Cette part de risque et d’incertitude inhérente à toute forme de communication resurgit dans l’analyse de la logique de flux à l’œuvre dans la production de l’information en continu. Soumis aux contraintes des contextes institutionnels et des dispositifs énonciatifs, les programmes télévisuels portent de surcroît la marque de leur environnement “ textuel ” : le “ co-texte ”. L’expression désigne en sciences du langage à la fois les unités proprement linguistiques qui entourent l’énoncé analysé (co-texte verbal) et les unités d’une autre nature (kinésiques, posturaux, mimo-gestuels) dont la manifestation est simultanée à l’énoncé verbal. Catherine Kerbrat-Orecchioni 66 applique cette notion au discours télévisuel en distinguant un “ co-texte programmatique ” constitué sur un plan linéaire par les autres composants de la programmation et par leurs éléments de liaison, et un “ co-texte non programmatique ” formé sur un plan synoptique de différents signifiants sonores et visuels, comme le logos et les éléments d’habillage de la chaîne. Si la prégnance des co-textes apparaît indiscutable – dans le cas de l’information en continu, on verra au fil de cette étude que le flux influence fortement l’écriture de l’actualité et les comportements journalistiques – la prudence nous semble devoir s’imposer lorsqu’il s’agit de juger des effets du flux sur la réception 67 .

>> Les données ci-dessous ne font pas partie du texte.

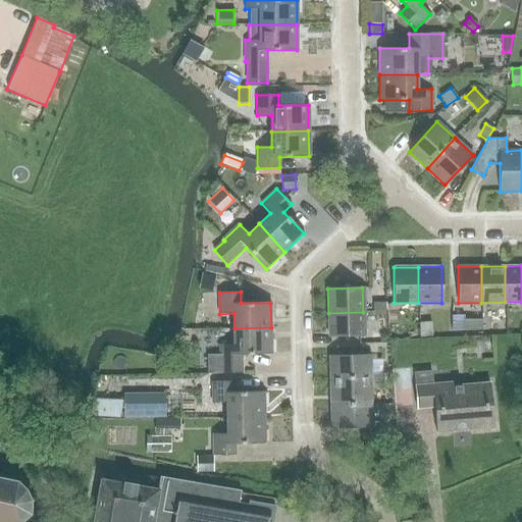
[(387,323),(396,323),(396,310),(386,310),(387,323)]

Andrea Semprini voit ainsi dans le flux, né de la concurrence entre les chaînes lancées à la conquête de nouveaux espaces-temps, “ plus qu’une simple modalité de programmation (…) une forme médiatique complexe et sui generis ” 68 . L’auteur croit discerner “ dans ce tumulte textuel (…) une sorte de pression interne, engendrée par le médium lui-même et par ses propriétés intrinsèques, comme si les grilles traditionnelles, structurées sur la base de logiques culturelles et temporelles déterminées et rigides, réussissaient de plus en plus mal à contenir le flux impétueux des signaux anarchisants et destructurés (temporellement, conceptuellement et idéologiquement) qui se pressent pour se déverser avec la force d’une cascade dans le canal télévisuel, emportant tout autre forme de canalisation sur leur passage ” 69 . Andrea Semprini, pour qui “ un format de flux “ impose ” des contenus de flux (…) un média de flux engendre un monde de flux ”, reconnaît toutefois que “ le monde réel apparaît bien plus conflictuel et discontinu que l’idéologie de la mondialisation ne le laisse croire ” 70 .

Se situant au cœur de notre problématique, la réflexion amorcée par cet auteur sur le formatage du discours télévisuel traversé par une logique de flux, nous conduit à préciser ici ce que nous entendons par information, ainsi que la manière dont nous envisageons sa fabrication. Et par là même, nos hypothèses et notre approche méthodologique.

Notes
66.

Catherine Kerbrat-Orecchioni, Les interactions verbales, t.1, Armand Colin, Paris, 1990, p.108.

67.

Nous partageons sur ce point l’avis de Jean-Pierre Esquenazi, définissant la discursivité télévisuelle comme un “ lieu de pouvoir ”, mais pour qui le pouvoir d’une institution télévisuelle présuppose une “ normalisation des messages qui vise essentiellement à régler le devenir spectatoriel (et non à normaliser les individus) ” (Jean-Pierre Esquenazi, Le pouvoir d’un média, TF1 et son discours, L’Harmattan, Paris, 1996, p.28).

68.

Andrea Semprini, L’information en continu, France Info et CNN, INA-Nathan, Paris, 1997, p.10.

69.

Andrea Semprini, op.cit. p.22.

70.

Andrea Semprini, op.cit. pp.8 et 180.